CD : Cecilia Bartoli rend hommage à ''Farinelli''

Cecilia Bartoli Farinelli

  • ''Farinelli''
  • Extraits d'opéras de Nicola Porpora (Polifemo. La festa d'Imeneo. Semiramide Regina dell'Assiria ), Johann Adolph Hasse (Marc'Antonio e Cleopatra), Riccardo Broschi (La Merope), Geminiano Giacomelli (Adriano in Siria), Antonio Caldara (La morte d'Abel)
  • Cecilia Bartoli, mezzo-soprano
  • Il Giardino Armonico, dir. Giovanni Antonini
  • 1 CD Decca : 485 0214 (Distribution : Universal Music)
  • Durée du CD: 75 min 30 s
  • Note technique : etoile bleueetoile bleueetoile bleueetoile bleueetoile bleue (5/5) 

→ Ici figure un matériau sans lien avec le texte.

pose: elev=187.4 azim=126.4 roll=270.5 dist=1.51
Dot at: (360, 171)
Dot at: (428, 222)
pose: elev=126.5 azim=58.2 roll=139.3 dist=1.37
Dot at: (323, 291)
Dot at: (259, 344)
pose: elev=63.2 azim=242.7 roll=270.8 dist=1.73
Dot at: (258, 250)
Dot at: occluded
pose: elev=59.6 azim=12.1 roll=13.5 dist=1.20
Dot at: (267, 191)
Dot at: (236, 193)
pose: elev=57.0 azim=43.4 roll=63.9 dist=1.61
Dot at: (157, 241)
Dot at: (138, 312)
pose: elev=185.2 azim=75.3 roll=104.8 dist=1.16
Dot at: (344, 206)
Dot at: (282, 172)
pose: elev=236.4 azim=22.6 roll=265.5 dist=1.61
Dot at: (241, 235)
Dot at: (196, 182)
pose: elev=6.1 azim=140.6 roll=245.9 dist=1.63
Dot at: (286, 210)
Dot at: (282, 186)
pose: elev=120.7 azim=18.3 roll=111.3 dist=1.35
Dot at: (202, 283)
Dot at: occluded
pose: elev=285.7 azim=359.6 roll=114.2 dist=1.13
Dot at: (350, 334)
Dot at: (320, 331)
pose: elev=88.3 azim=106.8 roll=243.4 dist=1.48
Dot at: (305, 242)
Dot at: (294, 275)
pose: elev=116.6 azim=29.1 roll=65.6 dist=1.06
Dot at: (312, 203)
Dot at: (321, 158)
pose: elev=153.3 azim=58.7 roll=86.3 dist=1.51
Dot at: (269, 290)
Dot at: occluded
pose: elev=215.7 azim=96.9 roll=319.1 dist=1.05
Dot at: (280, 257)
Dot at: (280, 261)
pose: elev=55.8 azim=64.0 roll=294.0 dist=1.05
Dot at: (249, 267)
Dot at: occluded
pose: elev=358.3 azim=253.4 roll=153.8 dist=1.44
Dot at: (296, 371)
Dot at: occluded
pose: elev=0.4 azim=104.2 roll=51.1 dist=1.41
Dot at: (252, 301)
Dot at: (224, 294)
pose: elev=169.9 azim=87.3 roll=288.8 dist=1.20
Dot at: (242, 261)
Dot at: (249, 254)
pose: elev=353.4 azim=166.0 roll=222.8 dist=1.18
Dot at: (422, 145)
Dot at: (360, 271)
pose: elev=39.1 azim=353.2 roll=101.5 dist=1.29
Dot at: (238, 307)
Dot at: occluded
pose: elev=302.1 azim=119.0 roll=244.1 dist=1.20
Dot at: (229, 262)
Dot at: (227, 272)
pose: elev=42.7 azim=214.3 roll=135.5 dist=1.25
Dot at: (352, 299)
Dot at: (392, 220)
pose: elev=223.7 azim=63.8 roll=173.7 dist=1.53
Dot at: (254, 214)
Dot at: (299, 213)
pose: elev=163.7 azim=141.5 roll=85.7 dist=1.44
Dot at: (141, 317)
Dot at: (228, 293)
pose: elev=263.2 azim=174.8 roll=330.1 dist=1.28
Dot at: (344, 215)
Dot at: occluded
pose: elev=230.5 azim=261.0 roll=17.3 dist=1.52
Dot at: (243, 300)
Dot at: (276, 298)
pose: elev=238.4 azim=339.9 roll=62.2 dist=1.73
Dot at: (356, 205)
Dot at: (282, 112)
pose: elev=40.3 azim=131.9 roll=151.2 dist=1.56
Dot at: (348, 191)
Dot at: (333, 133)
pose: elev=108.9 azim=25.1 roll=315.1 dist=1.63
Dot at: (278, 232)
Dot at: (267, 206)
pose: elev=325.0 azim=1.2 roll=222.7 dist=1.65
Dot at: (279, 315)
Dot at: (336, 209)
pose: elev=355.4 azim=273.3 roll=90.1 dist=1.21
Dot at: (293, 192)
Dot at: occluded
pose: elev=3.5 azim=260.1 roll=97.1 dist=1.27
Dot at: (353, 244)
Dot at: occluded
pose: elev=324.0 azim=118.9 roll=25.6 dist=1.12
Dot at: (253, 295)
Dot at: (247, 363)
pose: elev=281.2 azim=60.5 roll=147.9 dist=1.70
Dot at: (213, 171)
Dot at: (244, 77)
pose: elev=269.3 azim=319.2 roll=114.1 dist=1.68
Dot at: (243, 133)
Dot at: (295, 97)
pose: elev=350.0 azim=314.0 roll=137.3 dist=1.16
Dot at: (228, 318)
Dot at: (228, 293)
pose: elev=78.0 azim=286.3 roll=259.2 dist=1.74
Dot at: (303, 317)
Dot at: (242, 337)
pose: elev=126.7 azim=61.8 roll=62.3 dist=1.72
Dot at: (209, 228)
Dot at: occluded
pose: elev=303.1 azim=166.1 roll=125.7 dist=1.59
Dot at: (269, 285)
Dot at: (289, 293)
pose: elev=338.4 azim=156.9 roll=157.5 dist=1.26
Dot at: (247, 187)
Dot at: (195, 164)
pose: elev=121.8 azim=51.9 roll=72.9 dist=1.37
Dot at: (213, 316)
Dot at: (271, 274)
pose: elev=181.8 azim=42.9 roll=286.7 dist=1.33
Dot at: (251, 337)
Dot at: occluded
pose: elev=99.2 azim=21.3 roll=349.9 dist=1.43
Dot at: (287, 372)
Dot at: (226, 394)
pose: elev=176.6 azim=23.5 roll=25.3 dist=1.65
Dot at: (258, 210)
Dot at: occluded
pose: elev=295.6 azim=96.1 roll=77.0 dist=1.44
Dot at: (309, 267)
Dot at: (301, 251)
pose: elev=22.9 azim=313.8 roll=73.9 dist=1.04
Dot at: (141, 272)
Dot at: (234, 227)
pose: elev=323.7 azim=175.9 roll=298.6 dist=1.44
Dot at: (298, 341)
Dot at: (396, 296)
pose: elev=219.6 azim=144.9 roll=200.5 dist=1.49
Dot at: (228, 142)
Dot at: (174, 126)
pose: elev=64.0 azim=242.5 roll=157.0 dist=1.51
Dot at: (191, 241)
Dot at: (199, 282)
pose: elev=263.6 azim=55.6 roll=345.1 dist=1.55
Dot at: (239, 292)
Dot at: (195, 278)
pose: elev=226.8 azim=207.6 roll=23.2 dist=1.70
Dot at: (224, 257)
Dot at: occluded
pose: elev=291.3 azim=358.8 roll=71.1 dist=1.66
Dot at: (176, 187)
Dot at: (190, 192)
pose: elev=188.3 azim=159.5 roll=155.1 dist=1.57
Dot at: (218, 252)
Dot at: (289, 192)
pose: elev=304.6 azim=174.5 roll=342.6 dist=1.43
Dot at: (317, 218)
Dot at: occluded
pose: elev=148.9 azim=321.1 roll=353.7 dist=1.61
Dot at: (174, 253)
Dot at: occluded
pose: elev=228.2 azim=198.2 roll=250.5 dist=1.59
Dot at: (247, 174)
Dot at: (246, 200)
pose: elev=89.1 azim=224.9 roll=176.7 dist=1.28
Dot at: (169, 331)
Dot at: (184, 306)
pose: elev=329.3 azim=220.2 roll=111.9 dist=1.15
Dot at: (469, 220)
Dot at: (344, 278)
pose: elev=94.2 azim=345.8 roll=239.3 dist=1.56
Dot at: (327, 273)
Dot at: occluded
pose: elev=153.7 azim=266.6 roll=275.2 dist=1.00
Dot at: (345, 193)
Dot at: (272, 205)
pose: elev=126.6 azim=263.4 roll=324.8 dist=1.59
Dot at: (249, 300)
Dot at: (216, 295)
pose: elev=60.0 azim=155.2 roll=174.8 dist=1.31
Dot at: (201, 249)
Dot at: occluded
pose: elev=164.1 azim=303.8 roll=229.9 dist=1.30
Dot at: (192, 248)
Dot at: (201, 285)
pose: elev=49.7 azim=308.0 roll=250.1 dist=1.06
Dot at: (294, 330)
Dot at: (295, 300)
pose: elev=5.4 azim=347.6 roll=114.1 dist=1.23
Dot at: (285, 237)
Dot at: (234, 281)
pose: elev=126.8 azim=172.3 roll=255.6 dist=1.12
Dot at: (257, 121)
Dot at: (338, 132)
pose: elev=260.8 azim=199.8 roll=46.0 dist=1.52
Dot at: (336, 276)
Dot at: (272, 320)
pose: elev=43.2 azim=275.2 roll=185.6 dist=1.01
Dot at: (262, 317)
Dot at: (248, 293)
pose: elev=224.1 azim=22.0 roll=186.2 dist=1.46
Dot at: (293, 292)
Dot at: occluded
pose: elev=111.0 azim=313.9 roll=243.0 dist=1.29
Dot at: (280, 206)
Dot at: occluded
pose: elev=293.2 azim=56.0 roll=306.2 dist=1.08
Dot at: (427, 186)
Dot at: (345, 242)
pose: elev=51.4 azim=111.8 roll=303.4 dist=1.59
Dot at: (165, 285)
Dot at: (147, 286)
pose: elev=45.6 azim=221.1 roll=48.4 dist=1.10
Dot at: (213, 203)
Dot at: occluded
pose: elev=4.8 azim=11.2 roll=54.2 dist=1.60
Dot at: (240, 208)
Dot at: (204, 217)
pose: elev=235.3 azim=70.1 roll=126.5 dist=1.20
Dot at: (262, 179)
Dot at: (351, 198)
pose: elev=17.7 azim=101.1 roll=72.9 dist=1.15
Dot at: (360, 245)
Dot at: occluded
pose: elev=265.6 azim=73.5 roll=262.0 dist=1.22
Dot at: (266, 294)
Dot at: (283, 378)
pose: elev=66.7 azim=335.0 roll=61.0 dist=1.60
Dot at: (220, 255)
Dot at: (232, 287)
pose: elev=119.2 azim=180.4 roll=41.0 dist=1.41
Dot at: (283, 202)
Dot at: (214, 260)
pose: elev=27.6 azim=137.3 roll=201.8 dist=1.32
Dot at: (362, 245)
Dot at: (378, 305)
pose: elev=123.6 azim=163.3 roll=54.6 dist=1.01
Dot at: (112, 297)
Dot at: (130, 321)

Pour son nouvel album, Cecilia Bartoli a choisi d'honorer Farinelli, le fameux castrat qui déchaînait l'enthousiasme des foules au XVIIIème siècle. Elle a pour ce faire réuni une sélection d'arias d'opéras écrits par des compositeurs amoureux de cette voix qui passait pour extraordinaire. Avec le brio qu'on connaît à l'illustre diva, voici une immersion dans le monde envoûtant de la vocalité de l'extrême.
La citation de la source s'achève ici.